Vote for me or die on the streets of your Democrat run cities, peasants.
demagogue on 7/10/2020 at 13:30
FYI Trump already gave a (
https://www.washingtonpost.com/politics/trump-says-he-has-absolute-right-to-pardon-himself-of-federal-crimes-but-denies-any-wrongdoing/2018/06/04/3d78348c-67dd-11e8-bea7-c8eb28bc52b1_story.html) statement in 2018 where he claimed the power to pardon himself, and basically every sane lawyer laughed the idea out the window.
I think resigning would be literally cognitively impossible for him. It would mean admitting he was less than the greatest president in US history, and he just can't do it. If he could, then there are 10,000s of past incidents that wouldn't make any sense. At least I don't think he could do it under normal circumstances. If he felt sure to be arrested, I could imagine him playing the role of a victim of political persecution and feeling forced to take steps to protect himself that look a lot like resigning and installing Pence to pardon him... I don't think he'd want to actually call it "resigning" though or say anything like Nixon or LBJ did about doing what was best for the country, but he'd be speaking like a persecuted victim doing what has to be done to stop the out-of-control Dems. That's just my sense of it.

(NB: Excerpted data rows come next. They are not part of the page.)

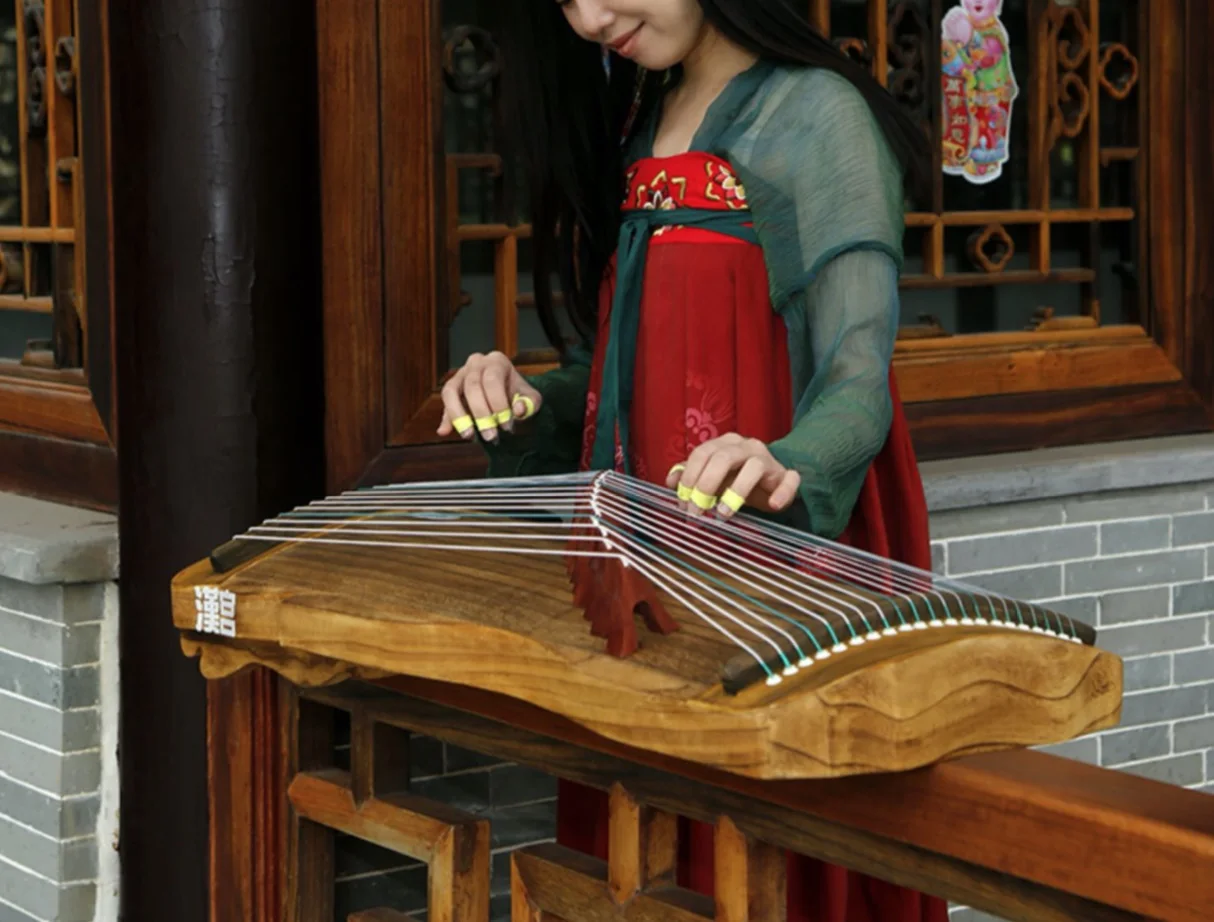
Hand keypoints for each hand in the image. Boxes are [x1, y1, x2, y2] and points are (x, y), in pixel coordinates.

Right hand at [437, 351, 541, 441]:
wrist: (508, 392)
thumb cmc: (518, 393)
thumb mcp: (531, 397)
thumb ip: (530, 403)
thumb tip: (519, 410)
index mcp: (496, 361)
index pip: (493, 380)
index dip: (498, 404)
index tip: (506, 425)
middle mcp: (475, 364)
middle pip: (472, 386)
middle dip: (481, 413)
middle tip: (490, 435)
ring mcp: (460, 375)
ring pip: (451, 391)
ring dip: (458, 415)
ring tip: (468, 435)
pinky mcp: (451, 390)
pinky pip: (445, 403)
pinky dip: (446, 418)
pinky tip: (444, 431)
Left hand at [665, 433, 800, 518]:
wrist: (771, 483)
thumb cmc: (736, 479)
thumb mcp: (711, 479)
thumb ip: (691, 477)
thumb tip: (670, 481)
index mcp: (725, 444)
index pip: (702, 453)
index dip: (689, 477)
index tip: (682, 502)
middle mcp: (746, 446)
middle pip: (724, 457)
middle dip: (706, 484)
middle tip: (698, 511)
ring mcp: (768, 459)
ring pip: (755, 466)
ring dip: (737, 490)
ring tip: (724, 514)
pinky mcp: (787, 475)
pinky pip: (790, 480)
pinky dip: (782, 492)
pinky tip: (773, 506)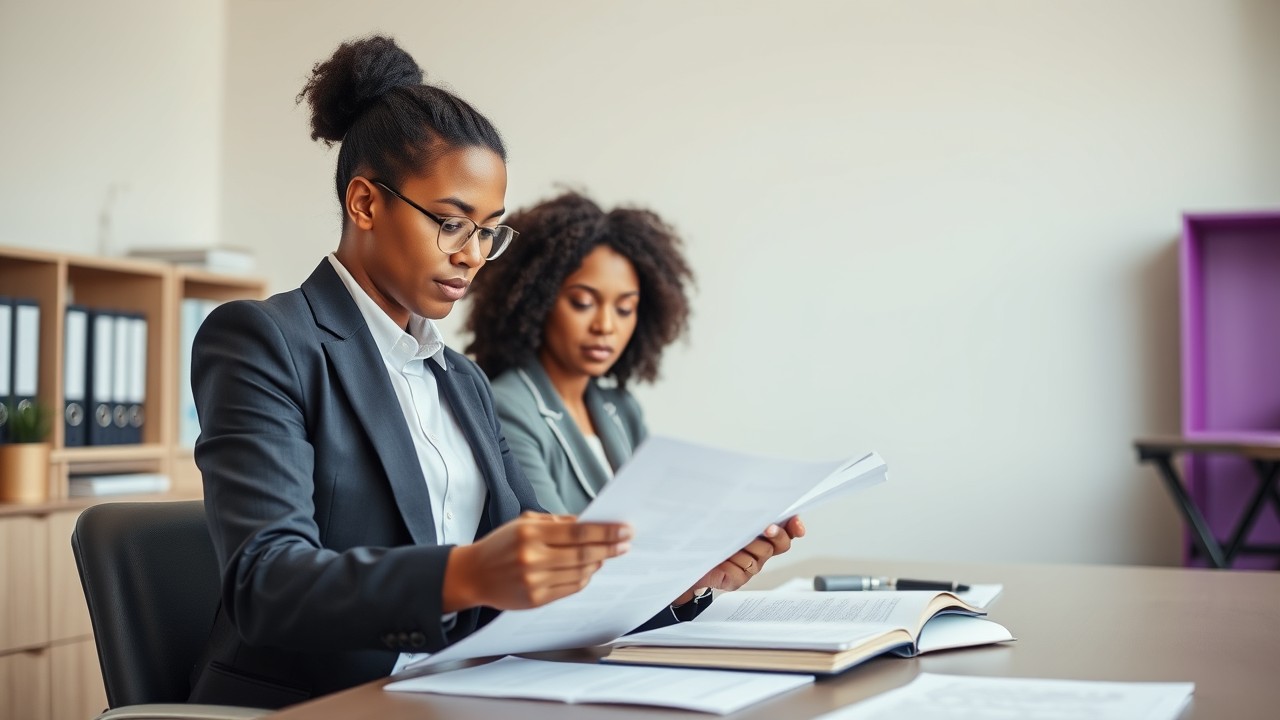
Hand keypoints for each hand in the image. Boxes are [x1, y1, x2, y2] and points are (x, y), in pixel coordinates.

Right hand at [443, 511, 630, 611]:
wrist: (473, 575)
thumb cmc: (500, 545)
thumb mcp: (523, 523)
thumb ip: (556, 523)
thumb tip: (589, 523)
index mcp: (530, 533)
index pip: (578, 531)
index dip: (605, 531)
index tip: (625, 529)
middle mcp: (533, 557)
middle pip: (583, 553)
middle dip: (610, 548)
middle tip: (626, 543)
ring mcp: (534, 581)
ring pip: (580, 572)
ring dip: (598, 563)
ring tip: (607, 554)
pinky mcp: (535, 599)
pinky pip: (570, 588)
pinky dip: (584, 577)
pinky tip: (589, 569)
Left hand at [673, 516, 805, 604]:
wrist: (675, 559)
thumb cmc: (699, 534)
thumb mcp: (723, 516)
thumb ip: (743, 509)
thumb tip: (752, 492)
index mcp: (756, 533)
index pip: (784, 529)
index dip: (793, 525)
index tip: (796, 524)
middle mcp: (755, 550)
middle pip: (780, 544)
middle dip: (775, 534)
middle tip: (767, 527)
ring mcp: (746, 566)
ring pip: (762, 555)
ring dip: (748, 546)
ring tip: (731, 542)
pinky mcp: (735, 579)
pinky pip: (744, 569)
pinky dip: (733, 561)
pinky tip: (723, 557)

Gryzemuis on 7/10/2020 at 13:52
"Lock her up". Did that happen yet ? Is Hillary in jail ? Nope.
Why ? Trump promised he would lock her up, didn't he ? But he hasn't even tried. Politicians don't persecute other politicians. They maybe threaten sometimes. But only do that to have a direct political impact. Weaken your opponent. Beat her or him in elections. But once a politician isn't a threat to you anymore, nobody cares. Is Kissinger in jail yet ? Has he been indicted for killing a few thousands innocent Cambodians yet ?

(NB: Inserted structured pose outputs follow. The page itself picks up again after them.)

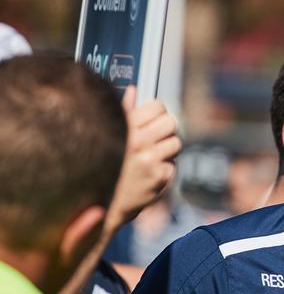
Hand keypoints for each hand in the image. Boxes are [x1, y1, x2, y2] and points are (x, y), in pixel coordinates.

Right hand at [104, 86, 181, 236]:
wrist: (98, 203)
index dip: (158, 112)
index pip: (158, 107)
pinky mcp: (159, 178)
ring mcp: (150, 160)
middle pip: (171, 123)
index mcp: (124, 126)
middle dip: (166, 129)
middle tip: (157, 137)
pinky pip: (172, 165)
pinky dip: (164, 169)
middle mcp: (138, 141)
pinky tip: (149, 173)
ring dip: (167, 149)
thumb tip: (134, 90)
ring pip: (176, 143)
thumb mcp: (106, 134)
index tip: (153, 119)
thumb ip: (124, 111)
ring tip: (153, 155)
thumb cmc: (100, 164)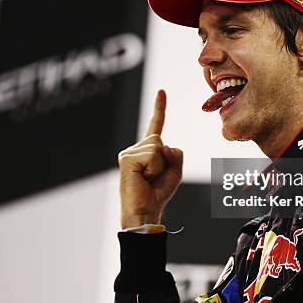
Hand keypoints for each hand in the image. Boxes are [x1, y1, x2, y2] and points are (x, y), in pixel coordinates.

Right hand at [118, 90, 183, 228]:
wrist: (145, 210)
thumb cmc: (158, 193)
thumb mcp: (175, 171)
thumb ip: (175, 153)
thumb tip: (162, 144)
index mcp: (147, 150)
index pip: (155, 125)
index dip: (159, 108)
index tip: (162, 91)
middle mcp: (135, 149)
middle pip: (161, 139)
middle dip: (166, 161)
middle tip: (154, 178)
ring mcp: (129, 153)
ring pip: (157, 146)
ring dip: (159, 166)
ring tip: (148, 179)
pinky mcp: (127, 158)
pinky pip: (152, 155)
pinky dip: (154, 168)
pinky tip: (143, 178)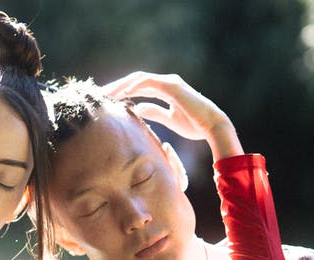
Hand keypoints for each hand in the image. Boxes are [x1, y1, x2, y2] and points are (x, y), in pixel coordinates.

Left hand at [103, 71, 241, 158]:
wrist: (212, 126)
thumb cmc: (195, 125)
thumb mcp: (169, 119)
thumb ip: (153, 111)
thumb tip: (136, 108)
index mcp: (165, 89)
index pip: (139, 86)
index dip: (123, 91)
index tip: (108, 100)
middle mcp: (166, 83)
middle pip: (136, 80)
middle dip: (118, 86)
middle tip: (101, 94)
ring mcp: (169, 82)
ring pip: (140, 78)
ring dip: (122, 84)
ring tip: (108, 93)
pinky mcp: (172, 86)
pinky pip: (150, 83)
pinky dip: (136, 86)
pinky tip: (124, 93)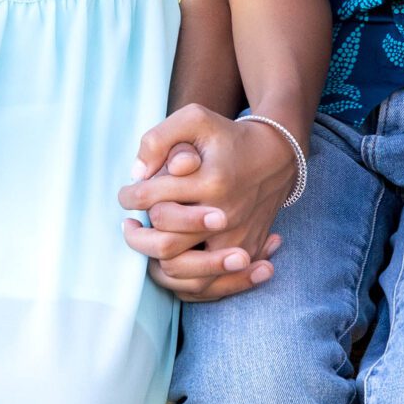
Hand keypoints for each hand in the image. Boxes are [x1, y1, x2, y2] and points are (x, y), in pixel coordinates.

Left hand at [119, 107, 296, 300]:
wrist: (278, 154)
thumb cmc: (229, 135)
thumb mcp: (195, 118)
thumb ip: (160, 138)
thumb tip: (138, 173)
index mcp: (211, 182)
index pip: (154, 200)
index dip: (130, 197)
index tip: (125, 194)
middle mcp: (226, 216)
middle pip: (165, 244)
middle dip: (137, 237)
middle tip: (129, 224)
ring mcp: (237, 239)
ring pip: (184, 272)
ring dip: (156, 261)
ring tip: (145, 242)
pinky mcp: (245, 252)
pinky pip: (209, 285)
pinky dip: (185, 279)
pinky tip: (169, 261)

Trump is not going to jail. If he loses the upcoming elections, they are gonna allow him to sit in his Trump tower, enjoy his golden toilet, and brag on Twitter how he was the greatest president that ever lived. And a few years later he'll be dead and forgotten.
heywood on 7/10/2020 at 14:36
@dema
If a Biden administration tries to revisit Mueller's report and indict Trump on obstruction, it's going to look like revenge politics to a lot of people. One side sees an obvious obstruction charge, the other side sees a chief executive lawfully directing his executive branch to fend off a politically motivated coup attempt by a party who wouldn't accept the election results. I know you probably think the latter is ridiculous, but that's how 45% of the country sees it. On top of that, Trump was already impeached and acquitted. Going after him again on the same basis smells like double jeopardy.
If Biden wins, he'll have to decide whether it's better for the country in the long term to put Trump in the past and move on, or try to hold Trump accountable for the sake of precedent. It's a tough call. There is a real risk that we're entering a destructive spiral of avenging prior grievances, potentially the same sort of thing that caused the troubles in N. Ireland and the wars in the Balkan peninsula. There's also a risk that if we don't hold Trump accountable, we set a precedent that Presidents are above the law and it potentially leads to authoritarianism. If Biden's campaign message is to be believed, he will prioritize moving on and trying to build some national unity over holding Trump accountable. I believe him. If it was Hillary, she'd go for the jugular, but Biden isn't like that.
On the other hand, if SDNY can get Trump on tax evasion or campaign finance violations, or something that hasn't already been hashed out, then I don't think a Biden administration would do anything to stop that.